◆ DATASET RECORDS:
- - -
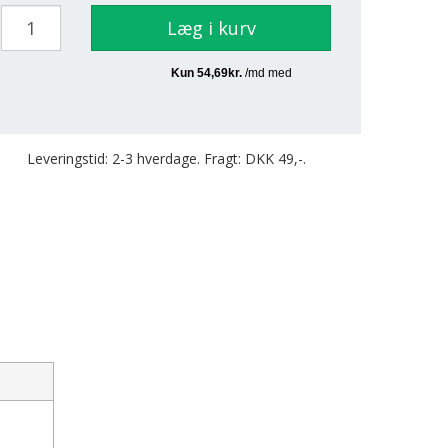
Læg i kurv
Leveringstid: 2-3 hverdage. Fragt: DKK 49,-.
- - -
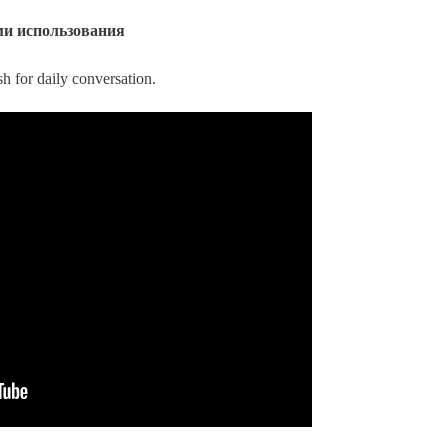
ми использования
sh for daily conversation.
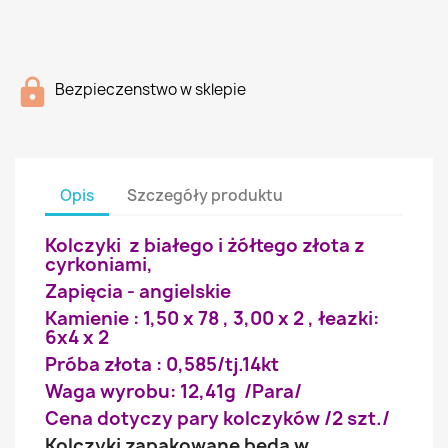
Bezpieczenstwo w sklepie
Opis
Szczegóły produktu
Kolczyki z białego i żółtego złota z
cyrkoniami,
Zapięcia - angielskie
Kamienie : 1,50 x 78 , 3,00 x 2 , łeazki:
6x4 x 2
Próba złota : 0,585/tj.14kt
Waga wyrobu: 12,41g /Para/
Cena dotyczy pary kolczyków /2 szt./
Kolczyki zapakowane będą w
- - -
◆ WHAT YOU ARE ASKED TO DO:
Retype the stretch of the records above from the line containing "Bezpieczenstwo w sklepie" through the line containing "Kolczyki zapakowane będą w", keeping every line unchanged.

◆ EXERCISE RESULT:
Bezpieczenstwo w sklepie
Opis
Szczegóły produktu
Kolczyki z białego i żółtego złota z
cyrkoniami,
Zapięcia - angielskie
Kamienie : 1,50 x 78 , 3,00 x 2 , łeazki:
6x4 x 2
Próba złota : 0,585/tj.14kt
Waga wyrobu: 12,41g /Para/
Cena dotyczy pary kolczyków /2 szt./
Kolczyki zapakowane będą w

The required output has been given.